Abstract
The COVID-19 pandemic caused by severe acute respiratory syndrome coronavirus 2 (SARS-CoV-2) is raging across the world, leading to a global mortality rate of 3.4% (estimated by World Health Organization in March 2020). As a potential vaccine and therapeutic target, the nucleocapsid protein of SARS-CoV-2 (nCoVN) functions in packaging the viral genome and viral self-assembly. To investigate the biological effects of nCoVN to human stem cells, genetically engineered human induced pluripotent stem cells (iPSC) expressing nCoVN (iPSC-nCoVN) were generated by lentiviral expression systems, in which the expression of nCoVN could be induced by the doxycycline. The proliferation rate of iPSC-nCoVN was decreased. Unexpectedly, the morphology of iPSC started to change after nCoVN expression for 7 days. The pluripotency marker TRA-1-81 were not detectable in iPSC-nCoVN after a four-day induction. Meanwhile, iPSC-nCoVN lost the ability for differentiation into cardiomyocytes with a routine differentiation protocol. The RNA-seq data of iPSC-nCoVN (induction for 30 days) and immunofluorescence assays illustrated that iPSC-nCoVN were turning to fibroblast-like cells. Our data suggested that nCoVN disrupted the pluripotent properties of iPSC and turned them into other types of cells, which provided a new insight to the pathogenic mechanism of SARS-CoV-2.

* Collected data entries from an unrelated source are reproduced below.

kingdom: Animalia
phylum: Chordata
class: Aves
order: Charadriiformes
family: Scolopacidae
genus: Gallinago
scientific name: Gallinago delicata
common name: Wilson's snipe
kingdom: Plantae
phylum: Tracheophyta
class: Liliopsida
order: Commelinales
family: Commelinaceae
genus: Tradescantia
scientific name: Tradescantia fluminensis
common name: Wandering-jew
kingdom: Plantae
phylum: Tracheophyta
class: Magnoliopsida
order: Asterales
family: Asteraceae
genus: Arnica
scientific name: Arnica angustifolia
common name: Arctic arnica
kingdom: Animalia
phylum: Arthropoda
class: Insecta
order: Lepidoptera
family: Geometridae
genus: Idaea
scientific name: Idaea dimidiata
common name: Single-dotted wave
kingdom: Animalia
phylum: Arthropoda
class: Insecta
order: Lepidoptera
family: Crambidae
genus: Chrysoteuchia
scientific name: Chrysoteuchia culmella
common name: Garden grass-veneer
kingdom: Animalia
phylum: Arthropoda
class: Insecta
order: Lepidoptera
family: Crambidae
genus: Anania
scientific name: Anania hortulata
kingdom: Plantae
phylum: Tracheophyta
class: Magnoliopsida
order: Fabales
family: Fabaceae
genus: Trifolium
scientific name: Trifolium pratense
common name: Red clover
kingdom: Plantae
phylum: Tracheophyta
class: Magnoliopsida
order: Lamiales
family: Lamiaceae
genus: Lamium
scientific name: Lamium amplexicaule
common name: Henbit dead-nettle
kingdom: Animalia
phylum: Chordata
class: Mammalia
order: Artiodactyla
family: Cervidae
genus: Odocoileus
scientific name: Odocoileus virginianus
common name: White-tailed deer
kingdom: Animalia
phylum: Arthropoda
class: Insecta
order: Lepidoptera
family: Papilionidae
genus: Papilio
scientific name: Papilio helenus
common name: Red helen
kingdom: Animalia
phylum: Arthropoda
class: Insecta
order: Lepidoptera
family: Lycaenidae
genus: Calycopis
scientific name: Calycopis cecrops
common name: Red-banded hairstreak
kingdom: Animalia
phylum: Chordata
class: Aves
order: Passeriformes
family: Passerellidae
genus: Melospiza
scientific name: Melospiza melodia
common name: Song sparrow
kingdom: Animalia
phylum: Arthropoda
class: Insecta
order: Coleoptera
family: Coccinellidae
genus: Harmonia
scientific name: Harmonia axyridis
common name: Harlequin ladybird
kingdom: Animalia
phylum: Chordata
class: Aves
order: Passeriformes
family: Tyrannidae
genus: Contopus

Competing Interest Statement
Author Zebin Lin, Jinlian Mai, Lishi Zhou, and Bin Lin were employed by the company Guangdong Beating Origin Regenerative Medicine Co. Ltd. The remaining authors declare that the research was conducted in the absence of any commercial or financial relationships that could be construed as a potential conflict of interest.